On ARMv7, which is Thumb capable, is it right that we can avoid all the veneers by using the BX
instruction?
Since this instruction takes a 32 bit register, are we good?
If yes, when I see veneers in the generated code, I should specialize the output for my machine, right?
Thanks
Yes, since BX
takes a 32-bit register, there's no need for veeners because you can cover the whole addressing space.
Of course you'd need to load a 32-bit value into the register, which usually means constant pooling, so if you are looking to squeeze every cycle out of it and your program is not too large you're better off with relative branches. As @Notlikethat notes, if you don't already have the address in a register there's no point in using BX
when you can just LDR PC, ...
(unless you need to support ARMv4T interworking).
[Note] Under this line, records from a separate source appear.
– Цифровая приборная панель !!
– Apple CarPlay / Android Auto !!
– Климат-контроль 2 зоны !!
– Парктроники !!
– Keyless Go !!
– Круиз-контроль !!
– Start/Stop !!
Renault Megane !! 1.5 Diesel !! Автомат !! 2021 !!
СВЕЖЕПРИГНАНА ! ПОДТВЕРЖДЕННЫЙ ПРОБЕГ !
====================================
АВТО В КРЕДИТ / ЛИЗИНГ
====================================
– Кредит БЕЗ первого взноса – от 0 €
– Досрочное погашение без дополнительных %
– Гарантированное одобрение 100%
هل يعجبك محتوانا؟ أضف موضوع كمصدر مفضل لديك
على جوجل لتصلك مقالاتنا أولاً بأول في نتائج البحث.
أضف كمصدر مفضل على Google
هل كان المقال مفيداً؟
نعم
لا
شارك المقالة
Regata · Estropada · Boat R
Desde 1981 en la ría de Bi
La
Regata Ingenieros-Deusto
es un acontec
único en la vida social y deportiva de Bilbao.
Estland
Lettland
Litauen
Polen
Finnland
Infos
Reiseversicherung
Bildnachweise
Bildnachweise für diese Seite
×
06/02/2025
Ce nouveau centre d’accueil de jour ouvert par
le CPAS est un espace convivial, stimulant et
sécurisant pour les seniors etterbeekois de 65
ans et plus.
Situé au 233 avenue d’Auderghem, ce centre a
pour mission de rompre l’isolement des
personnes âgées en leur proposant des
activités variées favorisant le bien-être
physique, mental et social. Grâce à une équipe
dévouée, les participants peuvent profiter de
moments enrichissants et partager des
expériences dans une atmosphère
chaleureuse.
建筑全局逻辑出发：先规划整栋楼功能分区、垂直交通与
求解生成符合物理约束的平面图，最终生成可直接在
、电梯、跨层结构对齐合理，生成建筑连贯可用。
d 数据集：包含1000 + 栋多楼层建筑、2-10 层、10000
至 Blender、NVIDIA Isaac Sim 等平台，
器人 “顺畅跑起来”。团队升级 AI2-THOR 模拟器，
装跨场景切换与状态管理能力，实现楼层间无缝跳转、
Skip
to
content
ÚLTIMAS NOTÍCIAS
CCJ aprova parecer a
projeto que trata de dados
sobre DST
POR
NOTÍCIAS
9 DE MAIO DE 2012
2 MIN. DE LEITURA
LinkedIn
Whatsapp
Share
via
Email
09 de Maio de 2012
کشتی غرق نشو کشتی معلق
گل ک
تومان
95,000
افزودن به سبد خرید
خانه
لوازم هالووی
Relative, non-conditional, 32-bit Thumb branches have a 24-bit addressing space, so you can reach +/- 16MB (for others see here). If you're doing ELF, be really careful with 16-bit relative Thumb branches. A 32-bit branch will generate a 24-bit relocation and the linker will insert a veener if the target can't be addressed with 24 bits. A 16-bit branch generates a 11-bit relocation and ELF for ARM specifies that the linker is not required to generate veeners for those, so you'd risk a link-time out-of-range branch.